小渕恵三 Photo:SANKEI
総理就任当時、「凡人」「冷めたピザ」と世界中から揶揄された小渕恵三。しかし、心ないバッシング記事を書いた記者には「ありがとう」と電話をし、無礼な取材にも怒ることなく、あえて鈍感であり続けたという。批判の声を楽観的に、そしてユーモラスに受け流す父の真意を、小渕優子が述懐する。※本稿は、衆議院議員の小渕優子著、政治ジャーナリストの青山和弘編『わたしと父・小渕恵三』(講談社)の一部を抜粋・編集したものです。
「あまりに普通で優しい父」が
反対を押し切り総裁選出馬を表明
〈1998年7月に行われた参議院選挙。自民党は高い人気を誇る橋本龍太郎総理の下で堅調な戦いが予想されていた。しかし、厳しい経済状況の中での恒久減税を巡る発言の迷走などで投票日直前に情勢が急激に悪化。雲行きが怪しくなる。投開票当日、すでに自民党の敗北は濃厚となっていた〉
後藤謙次さんの『ドキュメント平成政治史2』(岩波書店)によると、投開票日の夕方、竹下登さんは電話で父に対して「今日は何も言うな。何か言えばそれで終わりだ」と忠告したということです。すでに次に向けた動きが始まっていました。
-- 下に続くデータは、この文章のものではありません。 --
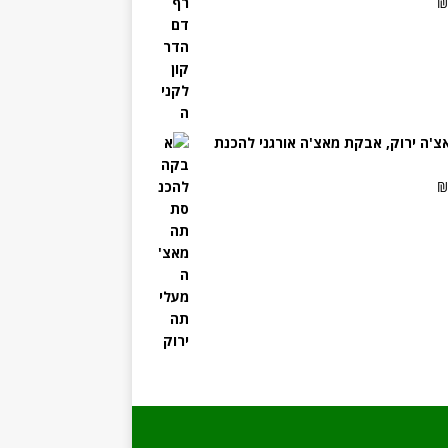
צ'ה ירוק, אבקת מאצ'ה אורגני להכנת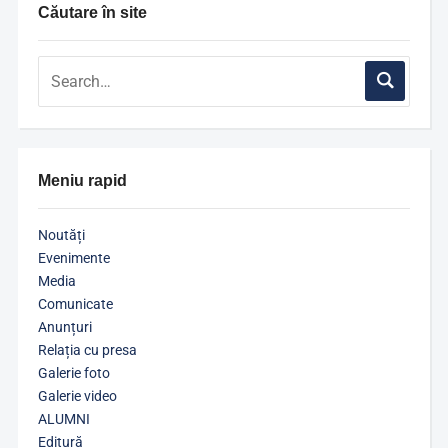
Căutare în site
Meniu rapid
Noutăți
Evenimente
Media
Comunicate
Anunțuri
Relația cu presa
Galerie foto
Galerie video
ALUMNI
Editură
午後8時、投票箱が閉まると自民党の惨敗が決定的になり、橋本総理はほどなく辞任する意向を明らかにします。
父はすでに決意を固めていたのでしょう。翌朝、同じ派閥の西田司さんや綿貫民輔さんが総裁選への対応を尋ねると、こう即答したそうです。
「お世話になります」
父の意向を受けて小渕派は、会長である父の擁立で決まりかけます。しかし、同じ派閥の梶山静六さんが突如出馬に意欲を表明。